The WING project initiated in 2017 by IRT Jules Verne with AIRBUS, Fives Machining and Loiretech has just been completed. This emblematic project of the Institute aims to evaluate the capacity of textile technologies to meet the high production rates of the aeronautical industry for the manufacture of large parts with complex geometries.

 

A new process for processing “high-speed” textile composites – The MADRAS line

Designed, developed and manufactured by the WING project team, the MADRAS industrial line was inaugurated in February 2020 at the IRT Jules Verne near Nantes, France. With a length of 18 metres and made up of three robotic units, this operational demonstrator has made it possible to develop a new process for processing “high-speed” textile composite materials. The solution invented by the team is 4 times faster than existing technologies, with reduced investment and consumable costs, and with a lower impact on the environment. The challenge is to produce large parts with complex geometries at a cost compatible with the economic constraints of the aeronautics industry, while aiming for a production rate of 60 aircraft per month. The innovations resulting from the WING project have led to the filing of two patents.

 

 

A realistic innovation for a future factory

Marie Weiss, WING Project Manager at IRT Jules Verne, explains: “What makes our work trustworthy is the “industrial production vision” of what the MADRAS concept would look like tomorrow in an AIRBUS plant. We worked for more than four years on tests under industrial conditions, based on precise costings, using a design-to-cost approach. In short, we invented from scratch a low-cost, high-volume production solution that could be transfered to a factory tomorrow”. 

 

The final deliverables of the project include

  • the design of a virtual factory in CAD based on the principles imagined in WING, in order to facilitate the technological transfer;
  • an AIRBUS costing in a precise technical and economic study detailing the takt time rates and associated costs
  • a dozen composite demonstrator parts on the most complex representative geometries.

 

Results in line with an eco-responsible industry

In addition to increasing production rates and reducing costs, the high-speed textile composites process developed as part of the WING project limits the rate of material waste and scrap and will ultimately help in reducing the environmental footprint of these industries.
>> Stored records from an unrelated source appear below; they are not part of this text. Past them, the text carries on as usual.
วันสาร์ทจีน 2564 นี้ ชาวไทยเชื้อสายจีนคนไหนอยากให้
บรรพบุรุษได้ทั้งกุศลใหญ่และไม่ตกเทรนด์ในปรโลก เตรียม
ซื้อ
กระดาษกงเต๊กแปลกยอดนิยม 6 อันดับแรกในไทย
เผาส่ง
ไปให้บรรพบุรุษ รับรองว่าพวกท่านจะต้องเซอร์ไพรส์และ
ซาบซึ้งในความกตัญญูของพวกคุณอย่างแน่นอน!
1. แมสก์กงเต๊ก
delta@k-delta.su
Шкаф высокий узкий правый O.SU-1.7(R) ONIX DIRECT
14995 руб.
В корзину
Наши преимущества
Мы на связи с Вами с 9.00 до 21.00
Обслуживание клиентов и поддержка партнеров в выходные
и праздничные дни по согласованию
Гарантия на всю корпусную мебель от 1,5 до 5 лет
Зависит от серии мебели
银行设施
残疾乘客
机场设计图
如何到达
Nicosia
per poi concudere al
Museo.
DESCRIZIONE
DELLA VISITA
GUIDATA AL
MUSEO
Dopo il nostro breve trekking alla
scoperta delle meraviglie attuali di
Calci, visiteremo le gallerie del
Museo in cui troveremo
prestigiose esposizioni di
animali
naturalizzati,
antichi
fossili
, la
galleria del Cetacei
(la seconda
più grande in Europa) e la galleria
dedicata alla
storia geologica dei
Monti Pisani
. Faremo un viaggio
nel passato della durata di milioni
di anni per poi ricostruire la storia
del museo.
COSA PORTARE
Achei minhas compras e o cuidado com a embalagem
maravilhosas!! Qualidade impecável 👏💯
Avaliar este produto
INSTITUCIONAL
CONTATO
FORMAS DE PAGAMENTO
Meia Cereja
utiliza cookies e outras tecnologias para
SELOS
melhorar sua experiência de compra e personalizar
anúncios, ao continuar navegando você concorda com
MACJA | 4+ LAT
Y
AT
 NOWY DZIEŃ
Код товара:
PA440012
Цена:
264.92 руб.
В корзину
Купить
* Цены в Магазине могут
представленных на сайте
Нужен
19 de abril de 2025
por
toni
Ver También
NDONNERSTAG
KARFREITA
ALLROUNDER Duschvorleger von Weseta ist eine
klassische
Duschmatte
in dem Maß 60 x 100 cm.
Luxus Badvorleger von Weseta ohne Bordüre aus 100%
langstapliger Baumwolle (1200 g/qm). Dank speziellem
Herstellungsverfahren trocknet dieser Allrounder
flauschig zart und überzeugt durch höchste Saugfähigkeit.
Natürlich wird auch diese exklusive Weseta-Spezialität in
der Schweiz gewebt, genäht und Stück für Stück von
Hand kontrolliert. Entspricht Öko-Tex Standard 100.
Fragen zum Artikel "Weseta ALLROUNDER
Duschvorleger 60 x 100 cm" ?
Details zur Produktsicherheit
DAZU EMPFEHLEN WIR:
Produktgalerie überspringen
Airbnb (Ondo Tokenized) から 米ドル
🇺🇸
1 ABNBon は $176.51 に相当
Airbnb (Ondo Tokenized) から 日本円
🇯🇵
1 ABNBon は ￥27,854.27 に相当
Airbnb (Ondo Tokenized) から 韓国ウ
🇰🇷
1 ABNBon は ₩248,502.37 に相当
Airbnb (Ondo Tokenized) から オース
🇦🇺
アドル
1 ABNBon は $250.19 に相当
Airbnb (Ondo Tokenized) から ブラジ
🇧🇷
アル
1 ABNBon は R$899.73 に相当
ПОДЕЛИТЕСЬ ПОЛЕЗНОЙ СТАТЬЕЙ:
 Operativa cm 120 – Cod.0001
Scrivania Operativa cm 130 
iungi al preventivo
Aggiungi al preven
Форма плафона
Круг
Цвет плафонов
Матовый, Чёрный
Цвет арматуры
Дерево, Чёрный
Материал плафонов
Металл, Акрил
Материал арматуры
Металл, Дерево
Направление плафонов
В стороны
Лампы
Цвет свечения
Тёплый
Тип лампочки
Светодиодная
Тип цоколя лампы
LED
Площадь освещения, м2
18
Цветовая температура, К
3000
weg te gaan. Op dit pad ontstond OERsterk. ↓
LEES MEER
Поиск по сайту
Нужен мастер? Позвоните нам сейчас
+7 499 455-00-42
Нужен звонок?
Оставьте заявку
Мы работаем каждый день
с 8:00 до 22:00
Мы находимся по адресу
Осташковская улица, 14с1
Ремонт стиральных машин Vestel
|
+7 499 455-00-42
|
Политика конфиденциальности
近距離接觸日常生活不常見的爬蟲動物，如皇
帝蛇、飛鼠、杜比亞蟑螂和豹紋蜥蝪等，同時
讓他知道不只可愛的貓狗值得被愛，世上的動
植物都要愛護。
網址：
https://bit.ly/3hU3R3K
Indeed, the team has succeeded in optimising the architecture of the preforms to achieve a minimum scrap rate of 5%.

 

In addition, the IRT Jules Verne has recently launched two new projects in the field of renewable marine energy: CARBO4POWER, a European project funded under the H2020 programme, and ZEBRA, a large-scale project on the recyclability of wind turbine blades, in which the IRT Jules Verne teams will work on design-for-manufacturing. To do this, the Institute will capitalise on its experience developed in the implementation of the MADRAS manufacturing line by transferring aeronautical concepts to the tidal turbine and offshore wind turbine markets.

 

Other aeronautical projects are already in preparation to imagine the follow-up to WING, and there is no doubt that they will be numerous, given the potential of the results delivered in this project.